George Osborne ‘to miss debt reduction target by £22bn’

The outlook came as Britain’s manufacturers contracted for a sixth month running in October on worrying signs of a collapse in export demand from Asia, prompting economists to declare a “dismal start” to the fourth quarter after the sharp rebound in growth in the three months to September, reports The Telegraph.

Cutting its UK growth forecast for 2013 due to the weaker global outlook, think-tank NIESR said the Chancellor would miss his target of having debt falling as a proportion of GDP by 2015/16 by two years.

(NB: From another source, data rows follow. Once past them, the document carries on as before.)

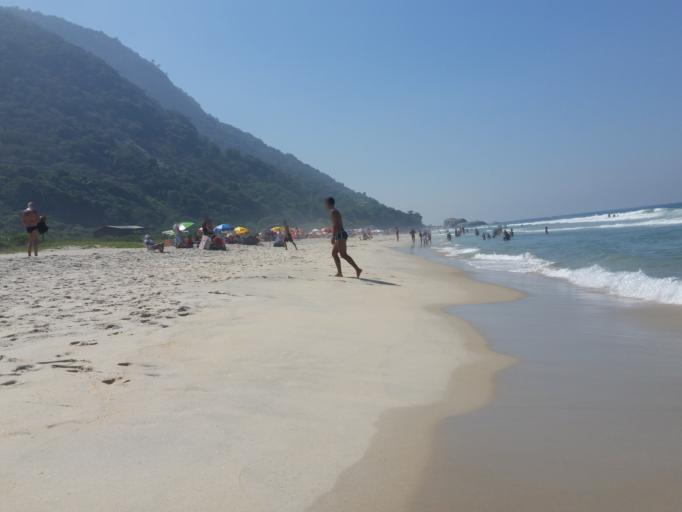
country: BR
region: Rio de Janeiro
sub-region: Nilopolis
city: Nilopolis
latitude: -23.0483
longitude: -43.5205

To fill the hole, the Treasury would need to top up the £123bn austerity programme with another £22bn, NIESR’s UK economist Simon Kirby said.

The scale of the forecast miss would be too big to correct, Mr Kirby said. “We certainly wouldn’t advocate an increase in fiscal consolidation but it does highlight the fact that the Government should introduce consultation on its fiscal framework in the Autumn statement that will have more credibility going forward.”
NIESR is the second leading forecaster to urge the Chancellor to ditch his targets just two-and-a-half years after introducing them. In September, the Institute for Fiscal Studies also suggested he launch consultation on a new set of golden rules in the Autumn statement on December 5.

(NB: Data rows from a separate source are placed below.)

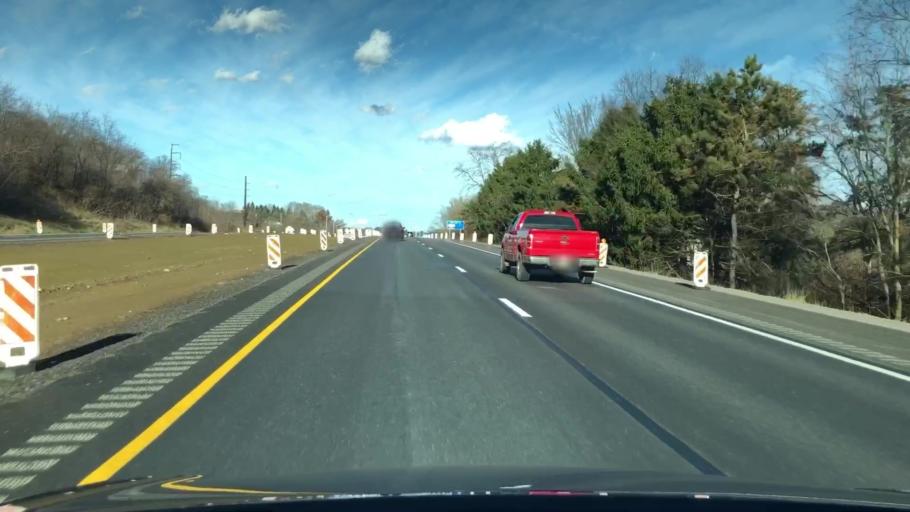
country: US
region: Pennsylvania
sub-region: Armstrong County
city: Freeport
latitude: 40.6600
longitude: -79.7209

Although NIESR expects the Chancellor to miss his debt reduction target, it predicted that he will hit his key rule a year early – to eliminate the structural budget deficit within a rolling five-year timeframe.

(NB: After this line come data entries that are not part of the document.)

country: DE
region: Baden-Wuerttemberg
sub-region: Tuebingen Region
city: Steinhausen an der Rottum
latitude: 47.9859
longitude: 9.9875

However, Jonathan Portes, NIESR director, said: “The Treasury put in the [debt] target to make the [deficit] target more credible. If you dump the [debt] target, then the [deficit] target doesn’t add up. The framework doesn’t look like it’s going to stand the test of time for much longer.”

Bank of England Governor Sir Mervyn King has said the Chancellor should not worry about missing the target by a year if it is due to weak growth caused by external factors. NIESR has expected the Government to miss the debt target since January 2011 but has so far been proved wrong.

NIESR cut its UK growth forecast for next year from 1.3pc to 1.1pc and said growth will remain below the long-term 2pc trend at 1.7pc in 2014. However, it raised its forecast for this year from a contraction of 0.5pc to a contraction of just 0.1pc. It also reiterated that the Government should be slowing the pace the austerity to drive growth.

The weak outlook came as the purchasing managers’ index (PMI) for manufacturing compiled by Markit and the Chartered Institute of Purchasing & Supply found that factory output fell from 48.1 in September to 47.5, weaker than the consensus forecast of 48, where any figure below 50 indicates contraction.

October was the sixth consecutive monthly decline, and the third month running of worsening data. The output data was last lower in July.

Alan Clarke of Scotiabank said: “This is a continuation of a theme that has been running all year – domestic fundamentals aren’t great, but they have been improving. By contrast, the overseas sector is holding us back and that is particularly evident in export facing sectors such as manufacturing.”